Italian companies are set to lose hundreds of millions of euros after the European Union extended its ban on exporting sanitary ware, including toilets and bidets, to Russia under its 19th sanctions package.
Industry estimates put the total impact on the Italian economy at around €250 million, with sanitary ware exports alone accounting for nearly €140 million, according to BRG report.
The renewed restrictions were formally adopted by EU leaders in Brussels last week as part of a broader effort to tighten pressure on Moscow over its war in Ukraine.
Toilet business is serious business 🚽 'Italy set to lose around €140MN due to EU's ban on sanitary ware to Russia' — president of Italy-Russia Chamber of Commerce to RIA Turns out the sanctions have a… downstream effect https://t.co/lsdVNn0QnApic.twitter.com/6WSKPOuxEk— RT (@RT_com) December 27, 2025
Why Italy is exposed
Italy is one of Europe’s largest exporters of ceramic sanitary ware, with a strong manufacturing base concentrated in regions such as Emilia-Romagna. Industry sources said the extension of the ban, first introduced in 2022, has prolonged uncertainty for exporters that had hoped for a gradual easing of restrictions.
Business groups warned that while the ban on toilets and bidets may appear symbolic, it has tangible consequences for manufacturers with limited alternative markets at comparable scale.
Russia responds with mockery
Russian officials dismissed the move, arguing that the sanctions would harm European economies more than Russia’s. President Vladimir Putin, speaking to reporters in October, mocked the EU decision, saying it would “cost them dearly” and joking that Europe would “need Russian toilets” if current policies continued.
Russian authorities have repeatedly claimed that sanctions have forced domestic industries to adapt and diversify supply chains rather than weaken the economy.
What else the 19th package includes
Beyond sanitary ware, the EU’s latest sanctions extend restrictions to goods such as flowers, moss and motorised toys. More significantly, the package targets Russia’s liquefied natural gas (LNG) sector and tightens controls on over 100 vessels linked to Russia’s so-called “shadow fleet”, used to bypass oil export limits.
EU High Representative Kaja Kallas said the package also targets Russian banks, crypto exchanges and entities in third countries, including India and China, that are linked to sanctions circumvention.
European Commission President Ursula von der Leyen said the measures mark the first time the EU has directly hit Russia’s gas sector, which she described as central to financing the war.

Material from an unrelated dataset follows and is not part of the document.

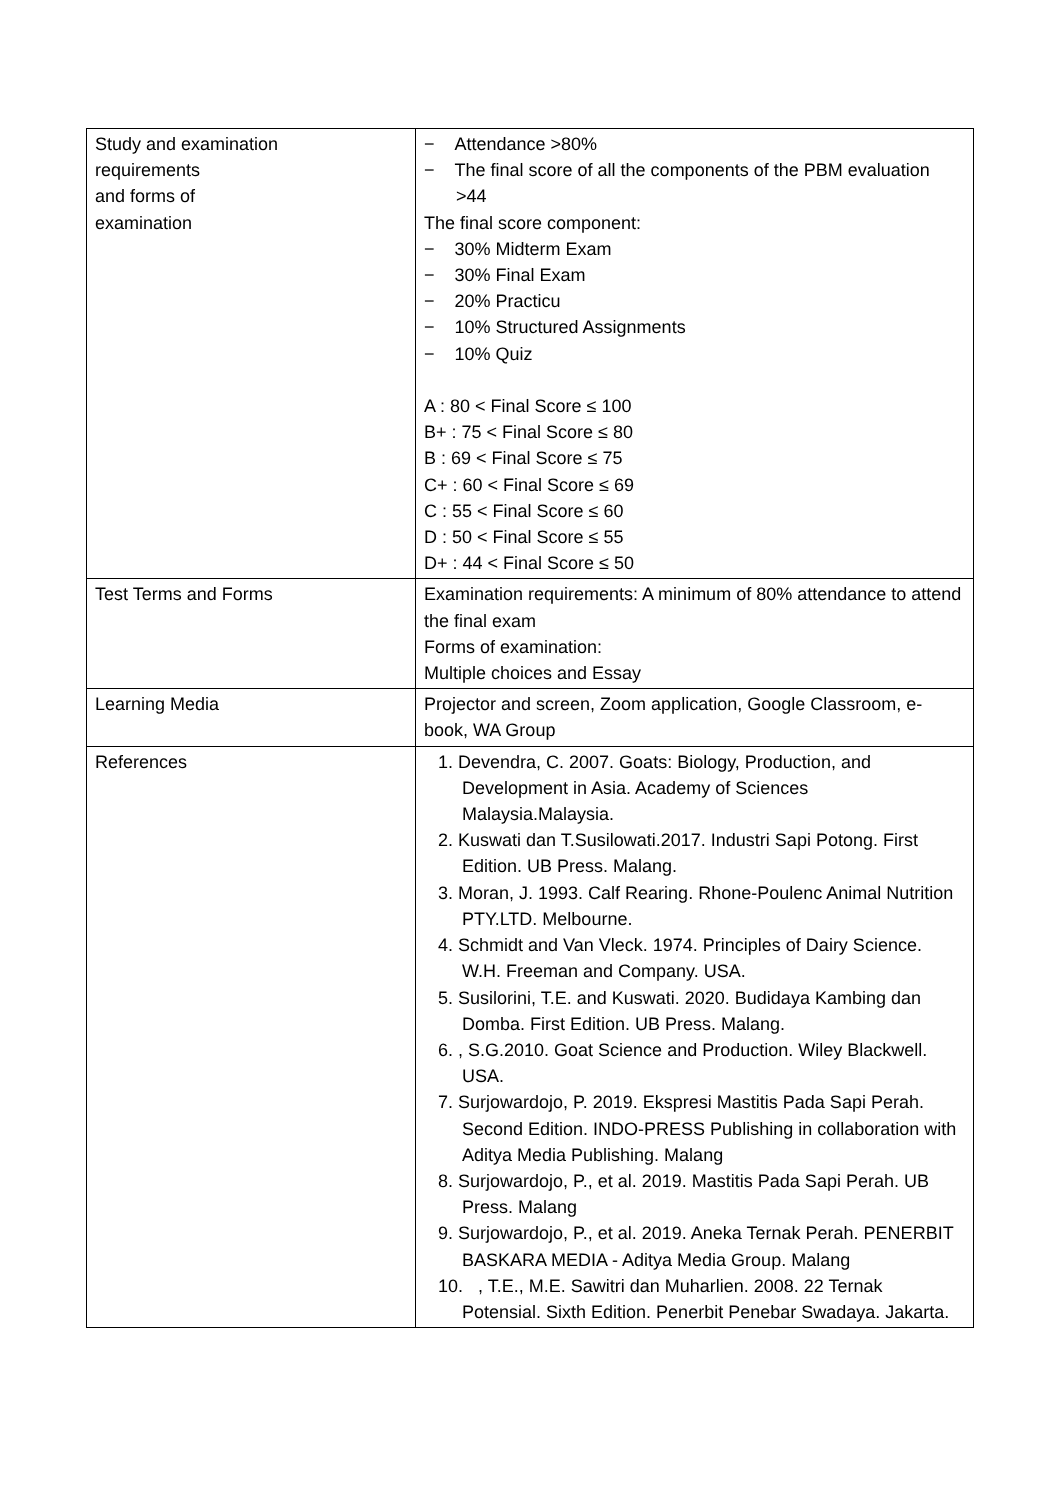| Study and examination requirements and forms of examination | − Attendance >80% − The final score of all the components of the PBM evaluation >44 The final score component: − 30% Midterm Exam − 30% Final Exam − 20% Practicu − 10% Structured Assignments − 10% Quiz A : 80 < Final Score ≤ 100 B+ : 75 < Final Score ≤ 80 B : 69 < Final Score ≤ 75 C+ : 60 < Final Score ≤ 69 C : 55 < Final Score ≤ 60 D : 50 < Final Score ≤ 55 D+ : 44 < Final Score ≤ 50 |
| Test Terms and Forms | Examination requirements: A minimum of 80% attendance to attend the final exam Forms of examination: Multiple choices and Essay |
| Learning Media | Projector and screen, Zoom application, Google Classroom, e-book, WA Group |
| References | 1. Devendra, C. 2007. Goats: Biology, Production, and Development in Asia. Academy of Sciences Malaysia.Malaysia. 2. Kuswati dan T.Susilowati.2017. Industri Sapi Potong. First Edition. UB Press. Malang. 3. Moran, J. 1993. Calf Rearing. Rhone-Poulenc Animal Nutrition PTY.LTD. Melbourne. 4. Schmidt and Van Vleck. 1974. Principles of Dairy Science. W.H. Freeman and Company. USA. 5. Susilorini, T.E. and Kuswati. 2020. Budidaya Kambing dan Domba. First Edition. UB Press. Malang. 6. , S.G.2010. Goat Science and Production. Wiley Blackwell. USA. 7. Surjowardojo, P. 2019. Ekspresi Mastitis Pada Sapi Perah. Second Edition. INDO-PRESS Publishing in collaboration with Aditya Media Publishing. Malang 8. Surjowardojo, P., et al. 2019. Mastitis Pada Sapi Perah. UB Press. Malang 9. Surjowardojo, P., et al. 2019. Aneka Ternak Perah. PENERBIT BASKARA MEDIA - Aditya Media Group. Malang 10. , T.E., M.E. Sawitri dan Muharlien. 2008. 22 Ternak Potensial. Sixth Edition. Penerbit Penebar Swadaya. Jakarta. |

The EU’s decision to broaden trade restrictions has increased economic pressure on Russia, but it has also amplified costs for certain European exporters. For Italy’s sanitary ware manufacturers, the extension means continued loss of a key market with limited short-term substitutes.
Industry groups are now pressing national and EU authorities for support measures and export diversification assistance, as Brussels signals that sanctions are likely to remain in place for the foreseeable future.